Data supplied →
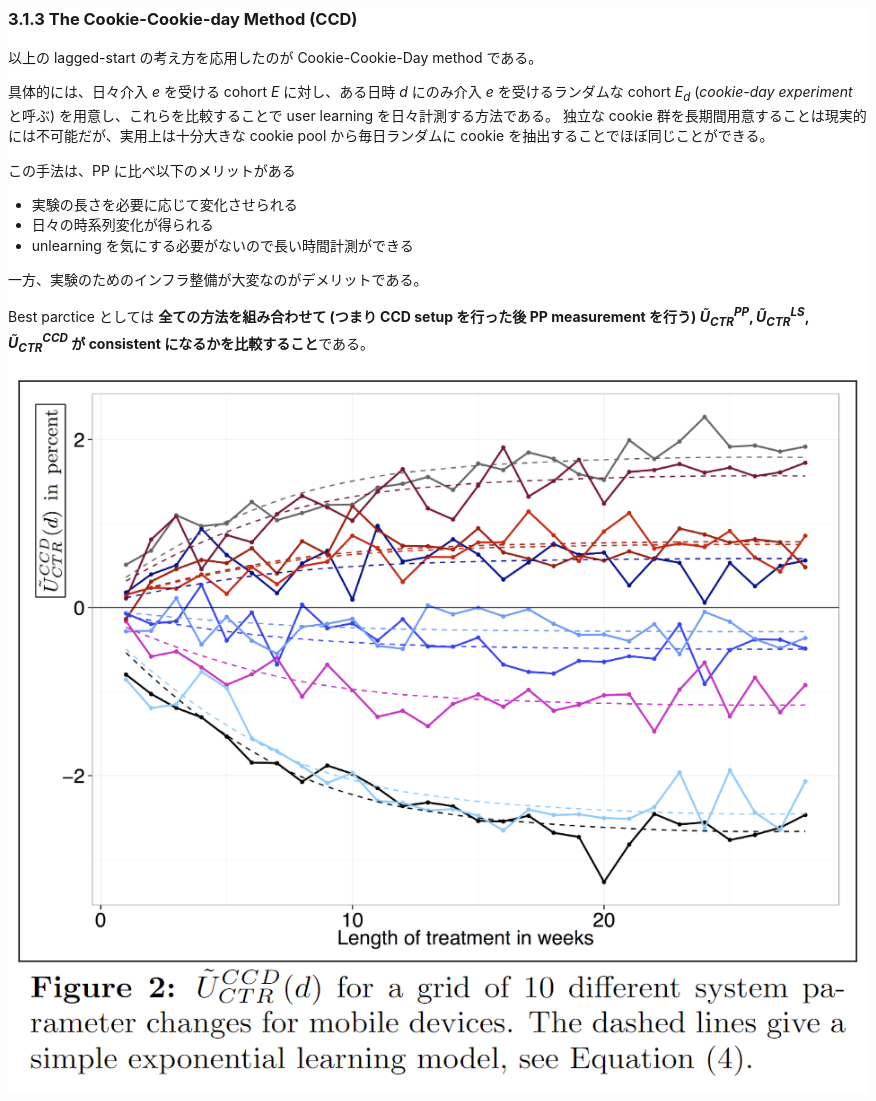 ### 3.1.3 The Cookie-Cookie-day Method (CCD)

以上の lagged-start の考え方を応用したのが Cookie-Cookie-Day method である。

具体的には、日々介入 $e$ を受ける cohort $E$ に対し、ある日時 $d$ にのみ介入 $e$ を受けるランダムな cohort $E_d$ (*cookie-day experiment* と呼ぶ) を用意し、これらを比較することで user learning を日々計測する方法である。
独立な cookie 群を長期間用意することは現実的には不可能だが、実用上は十分大きな cookie pool から毎日ランダムに cookie を抽出することでほぼ同じことができる。

この手法は、PP に比べ以下のメリットがある

- 実験の長さを必要に応じて変化させられる
- 日々の時系列変化が得られる
- unlearning を気にする必要がないので長い時間計測ができる

一方、実験のためのインフラ整備が大変なのがデメリットである。

Best parctice としては **全ての方法を組み合わせて (つまり CCD setup を行った後 PP measurement を行う) $\tilde{U}_{CTR}^{PP}, \tilde{U}_{CTR}^{LS}, \tilde{U}_{CTR}^{CCD}$ が consistent になるかを比較すること**である。

![figure 2](figs/fig2.png)
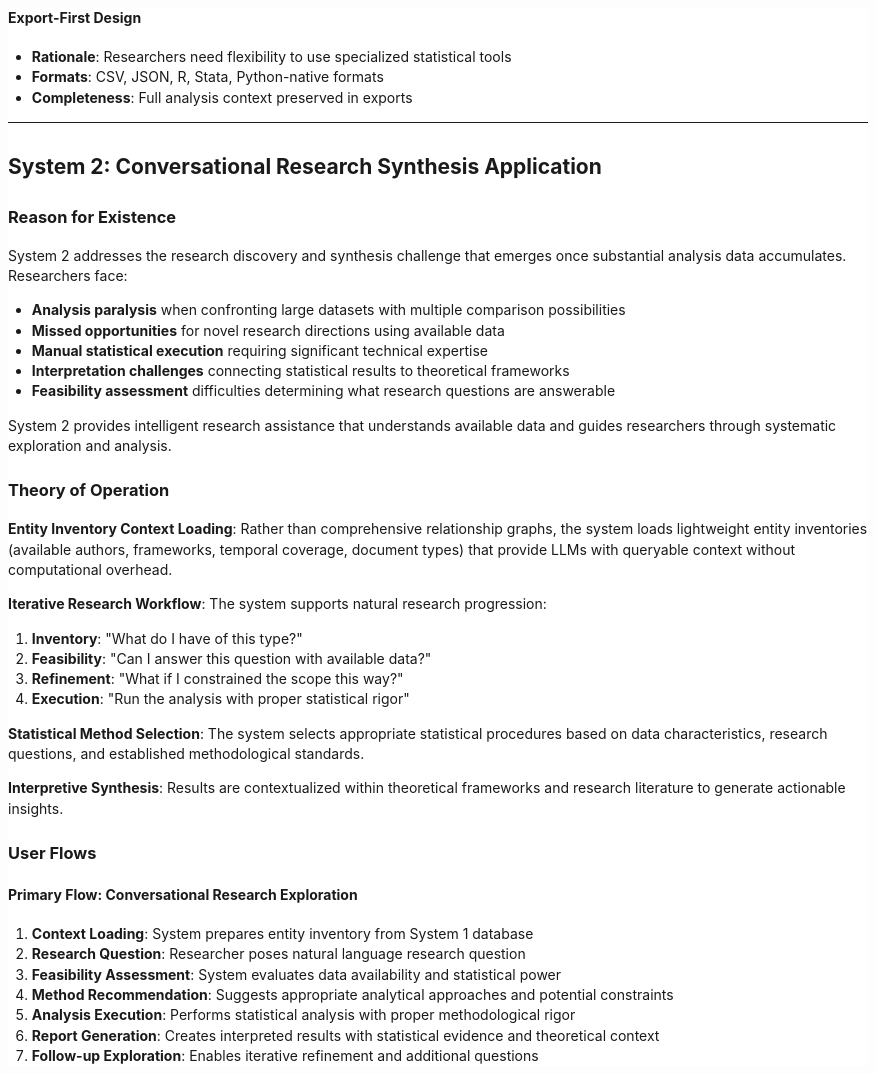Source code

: #### Export-First Design
- **Rationale**: Researchers need flexibility to use specialized statistical tools
- **Formats**: CSV, JSON, R, Stata, Python-native formats
- **Completeness**: Full analysis context preserved in exports

---

## System 2: Conversational Research Synthesis Application

### Reason for Existence

System 2 addresses the research discovery and synthesis challenge that emerges once substantial analysis data accumulates. Researchers face:

- **Analysis paralysis** when confronting large datasets with multiple comparison possibilities
- **Missed opportunities** for novel research directions using available data
- **Manual statistical execution** requiring significant technical expertise
- **Interpretation challenges** connecting statistical results to theoretical frameworks
- **Feasibility assessment** difficulties determining what research questions are answerable

System 2 provides intelligent research assistance that understands available data and guides researchers through systematic exploration and analysis.

### Theory of Operation

**Entity Inventory Context Loading**: Rather than comprehensive relationship graphs, the system loads lightweight entity inventories (available authors, frameworks, temporal coverage, document types) that provide LLMs with queryable context without computational overhead.

**Iterative Research Workflow**: The system supports natural research progression:
1. **Inventory**: "What do I have of this type?"
2. **Feasibility**: "Can I answer this question with available data?" 
3. **Refinement**: "What if I constrained the scope this way?"
4. **Execution**: "Run the analysis with proper statistical rigor"

**Statistical Method Selection**: The system selects appropriate statistical procedures based on data characteristics, research questions, and established methodological standards.

**Interpretive Synthesis**: Results are contextualized within theoretical frameworks and research literature to generate actionable insights.

### User Flows

#### Primary Flow: Conversational Research Exploration
1. **Context Loading**: System prepares entity inventory from System 1 database
2. **Research Question**: Researcher poses natural language research question
3. **Feasibility Assessment**: System evaluates data availability and statistical power
4. **Method Recommendation**: Suggests appropriate analytical approaches and potential constraints  
5. **Analysis Execution**: Performs statistical analysis with proper methodological rigor
6. **Report Generation**: Creates interpreted results with statistical evidence and theoretical context
7. **Follow-up Exploration**: Enables iterative refinement and additional questions
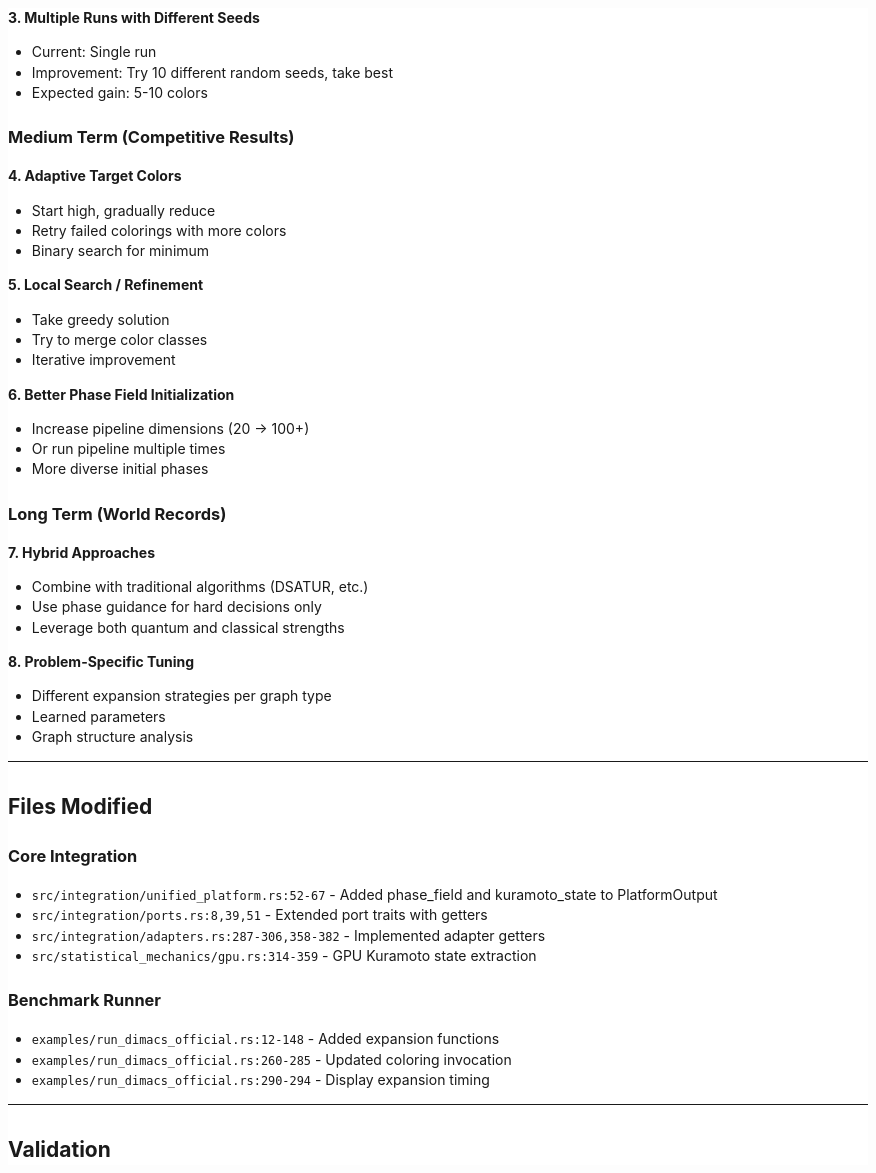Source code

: **3. Multiple Runs with Different Seeds**
   - Current: Single run
   - Improvement: Try 10 different random seeds, take best
   - Expected gain: 5-10 colors

### Medium Term (Competitive Results)

**4. Adaptive Target Colors**
   - Start high, gradually reduce
   - Retry failed colorings with more colors
   - Binary search for minimum

**5. Local Search / Refinement**
   - Take greedy solution
   - Try to merge color classes
   - Iterative improvement

**6. Better Phase Field Initialization**
   - Increase pipeline dimensions (20 → 100+)
   - Or run pipeline multiple times
   - More diverse initial phases

### Long Term (World Records)

**7. Hybrid Approaches**
   - Combine with traditional algorithms (DSATUR, etc.)
   - Use phase guidance for hard decisions only
   - Leverage both quantum and classical strengths

**8. Problem-Specific Tuning**
   - Different expansion strategies per graph type
   - Learned parameters
   - Graph structure analysis

---

## Files Modified

### Core Integration
- `src/integration/unified_platform.rs:52-67` - Added phase_field and kuramoto_state to PlatformOutput
- `src/integration/ports.rs:8,39,51` - Extended port traits with getters
- `src/integration/adapters.rs:287-306,358-382` - Implemented adapter getters
- `src/statistical_mechanics/gpu.rs:314-359` - GPU Kuramoto state extraction

### Benchmark Runner
- `examples/run_dimacs_official.rs:12-148` - Added expansion functions
- `examples/run_dimacs_official.rs:260-285` - Updated coloring invocation
- `examples/run_dimacs_official.rs:290-294` - Display expansion timing

---

## Validation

Exercise instructions →
Please return all of the data above word for word, leaving out the pictures.

Solved problem →
 ### 3.1.3 The Cookie-Cookie-day Method (CCD)

以上の lagged-start の考え方を応用したのが Cookie-Cookie-Day method である。

具体的には、日々介入 $e$ を受ける cohort $E$ に対し、ある日時 $d$ にのみ介入 $e$ を受けるランダムな cohort $E_d$ (*cookie-day experiment* と呼ぶ) を用意し、これらを比較することで user learning を日々計測する方法である。
独立な cookie 群を長期間用意することは現実的には不可能だが、実用上は十分大きな cookie pool から毎日ランダムに cookie を抽出することでほぼ同じことができる。

この手法は、PP に比べ以下のメリットがある

- 実験の長さを必要に応じて変化させられる
- 日々の時系列変化が得られる
- unlearning を気にする必要がないので長い時間計測ができる

一方、実験のためのインフラ整備が大変なのがデメリットである。

Best parctice としては **全ての方法を組み合わせて (つまり CCD setup を行った後 PP measurement を行う) $\tilde{U}_{CTR}^{PP}, \tilde{U}_{CTR}^{LS}, \tilde{U}_{CTR}^{CCD}$ が consistent になるかを比較すること**である。

![figure 2](figs/fig2.png)
Source code

: #### Export-First Design
- **Rationale**: Researchers need flexibility to use specialized statistical tools
- **Formats**: CSV, JSON, R, Stata, Python-native formats
- **Completeness**: Full analysis context preserved in exports

---

## System 2: Conversational Research Synthesis Application

### Reason for Existence

System 2 addresses the research discovery and synthesis challenge that emerges once substantial analysis data accumulates. Researchers face:

- **Analysis paralysis** when confronting large datasets with multiple comparison possibilities
- **Missed opportunities** for novel research directions using available data
- **Manual statistical execution** requiring significant technical expertise
- **Interpretation challenges** connecting statistical results to theoretical frameworks
- **Feasibility assessment** difficulties determining what research questions are answerable

System 2 provides intelligent research assistance that understands available data and guides researchers through systematic exploration and analysis.

### Theory of Operation

**Entity Inventory Context Loading**: Rather than comprehensive relationship graphs, the system loads lightweight entity inventories (available authors, frameworks, temporal coverage, document types) that provide LLMs with queryable context without computational overhead.

**Iterative Research Workflow**: The system supports natural research progression:
1. **Inventory**: "What do I have of this type?"
2. **Feasibility**: "Can I answer this question with available data?" 
3. **Refinement**: "What if I constrained the scope this way?"
4. **Execution**: "Run the analysis with proper statistical rigor"

**Statistical Method Selection**: The system selects appropriate statistical procedures based on data characteristics, research questions, and established methodological standards.

**Interpretive Synthesis**: Results are contextualized within theoretical frameworks and research literature to generate actionable insights.

### User Flows

#### Primary Flow: Conversational Research Exploration
1. **Context Loading**: System prepares entity inventory from System 1 database
2. **Research Question**: Researcher poses natural language research question
3. **Feasibility Assessment**: System evaluates data availability and statistical power
4. **Method Recommendation**: Suggests appropriate analytical approaches and potential constraints  
5. **Analysis Execution**: Performs statistical analysis with proper methodological rigor
6. **Report Generation**: Creates interpreted results with statistical evidence and theoretical context
7. **Follow-up Exploration**: Enables iterative refinement and additional questions
Source code

: **3. Multiple Runs with Different Seeds**
   - Current: Single run
   - Improvement: Try 10 different random seeds, take best
   - Expected gain: 5-10 colors

### Medium Term (Competitive Results)

**4. Adaptive Target Colors**
   - Start high, gradually reduce
   - Retry failed colorings with more colors
   - Binary search for minimum

**5. Local Search / Refinement**
   - Take greedy solution
   - Try to merge color classes
   - Iterative improvement

**6. Better Phase Field Initialization**
   - Increase pipeline dimensions (20 → 100+)
   - Or run pipeline multiple times
   - More diverse initial phases

### Long Term (World Records)

**7. Hybrid Approaches**
   - Combine with traditional algorithms (DSATUR, etc.)
   - Use phase guidance for hard decisions only
   - Leverage both quantum and classical strengths

**8. Problem-Specific Tuning**
   - Different expansion strategies per graph type
   - Learned parameters
   - Graph structure analysis

---

## Files Modified

### Core Integration
- `src/integration/unified_platform.rs:52-67` - Added phase_field and kuramoto_state to PlatformOutput
- `src/integration/ports.rs:8,39,51` - Extended port traits with getters
- `src/integration/adapters.rs:287-306,358-382` - Implemented adapter getters
- `src/statistical_mechanics/gpu.rs:314-359` - GPU Kuramoto state extraction

### Benchmark Runner
- `examples/run_dimacs_official.rs:12-148` - Added expansion functions
- `examples/run_dimacs_official.rs:260-285` - Updated coloring invocation
- `examples/run_dimacs_official.rs:290-294` - Display expansion timing

---

## Validation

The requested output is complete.